65歳以上の高齢者接種の予約で混乱が続きました。予約サイトは落ちついても、電話予約もパンク状態が続いていたため、本日から9カ所の地域活動センターで、接種券を持参してきた高齢者に対してパソコンやスマホでの予約を代わりするサービスを始めました。

基礎自治体の首長の立場から、新型コロナ対策について語る文京区の成澤廣修区長=2021年5月21日
――パソコンやスマホといったデバイスが使えない人、頼れる家族が近くにいない人に対し、かなり丁寧に対応し、接種率を早期に上げようと試みているのですね。
文京区には約4万6000人の高齢者がいます。最初に5800人分、以降は1週間ごとに2万人分、1万人分、1万人分といった形で予約を受け付けるルールです。5月末には、希望する高齢者の予約は理屈の上では完了します。

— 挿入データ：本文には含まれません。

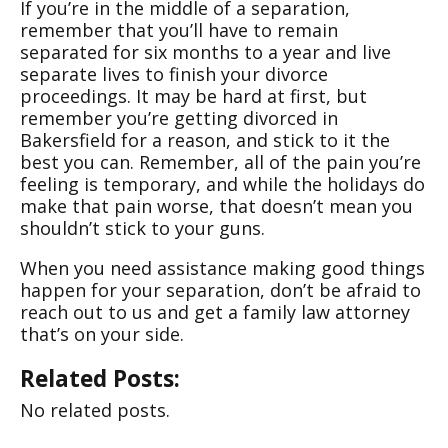
If you’re in the middle of a separation,
remember that you’ll have to remain
separated for six months to a year and live
separate lives to finish your divorce
proceedings. It may be hard at first, but
remember you’re getting divorced in
Bakersfield for a reason, and stick to it the
best you can. Remember, all of the pain you’re
feeling is temporary, and while the holidays do
make that pain worse, that doesn’t mean you
shouldn’t stick to your guns.
When you need assistance making good things
happen for your separation, don’t be afraid to
reach out to us and get a family law attorney
that’s on your side.
Related Posts:
No related posts.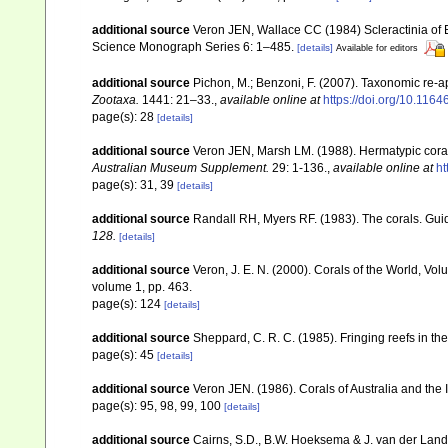
additional source
Veron JEN, Wallace CC (1984) Scleractinia of Ea
Science Monograph Series 6: 1–485.
[details]
Available for editors
additional source
Pichon, M.; Benzoni, F. (2007). Taxonomic re-ap
Zootaxa.
1441: 21–33.
,
available online at
https://doi.org/10.116
page(s): 28
[details]
additional source
Veron JEN, Marsh LM. (1988). Hermatypic corals
Australian Museum Supplement.
29: 1-136.
,
available online at
ht
page(s): 31, 39
[details]
additional source
Randall RH, Myers RF. (1983). The corals. Gui
128.
[details]
additional source
Veron, J. E. N. (2000). Corals of the World, Vol
volume 1, pp. 463.
page(s): 124
[details]
additional source
Sheppard, C. R. C. (1985). Fringing reefs in th
page(s): 45
[details]
additional source
Veron JEN. (1986). Corals of Australia and the 
page(s): 95, 98, 99, 100
[details]
additional source
Cairns, S.D., B.W. Hoeksema & J. van der Land. 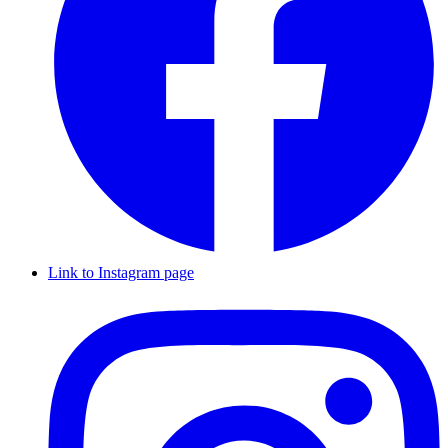
Link to Instagram page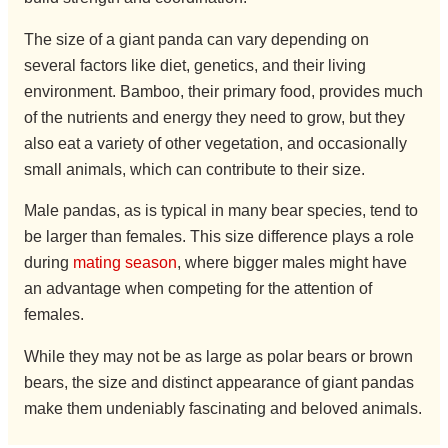
The size of a giant panda can vary depending on
several factors like diet, genetics, and their living
environment. Bamboo, their primary food, provides much
of the nutrients and energy they need to grow, but they
also eat a variety of other vegetation, and occasionally
small animals, which can contribute to their size.
Male pandas, as is typical in many bear species, tend to
be larger than females. This size difference plays a role
during
mating season
, where bigger males might have
an advantage when competing for the attention of
females.
While they may not be as large as polar bears or brown
bears, the size and distinct appearance of giant pandas
make them undeniably fascinating and beloved animals.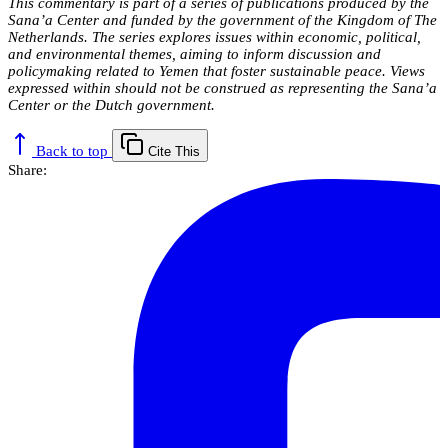
This commentary is part of a series of publications produced by the
Sana’a Center and funded by the government of the Kingdom of The
Netherlands. The series explores issues within economic, political,
and environmental themes, aiming to inform discussion and
policymaking related to Yemen that foster sustainable peace. Views
expressed within should not be construed as representing the Sana’a
Center or the Dutch government.
Back to top
Cite This
Share: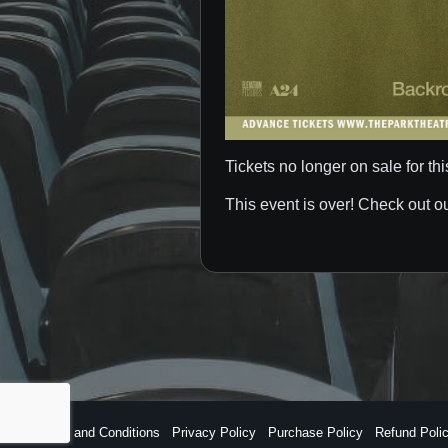
Tickets no longer on sale for thi
This event is over! Check out o
Terms and Conditions
Privacy Policy
Purchase Policy
Refund Poli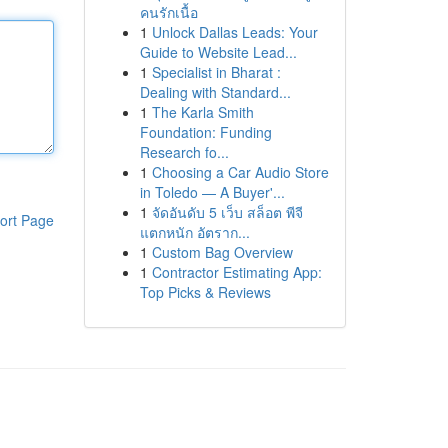
คนรักเนื้อ
1
Unlock Dallas Leads: Your
Guide to Website Lead...
1
Specialist in Bharat :
Dealing with Standard...
1
The Karla Smith
Foundation: Funding
Research fo...
1
Choosing a Car Audio Store
in Toledo — A Buyer'...
1
จัดอันดับ 5 เว็บ สล็อต พีจี
ort Page
แตกหนัก อัตราก...
1
Custom Bag Overview
1
Contractor Estimating App:
Top Picks & Reviews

しかし、14日の予約開始分から、変化が見られました。14日午後になると、予約サイトは混雑しなくなりました。この時点で、自分で予約できるか、誰かに頼んで予約してもらえる人はほぼ予約済になったと想像しました。次に必要なのは、予約ができていない高齢者をどう支援するかです。そこで急きょ、地域活動センターでの予約代行を始めました。できるだけ多くの人を救いたいからです。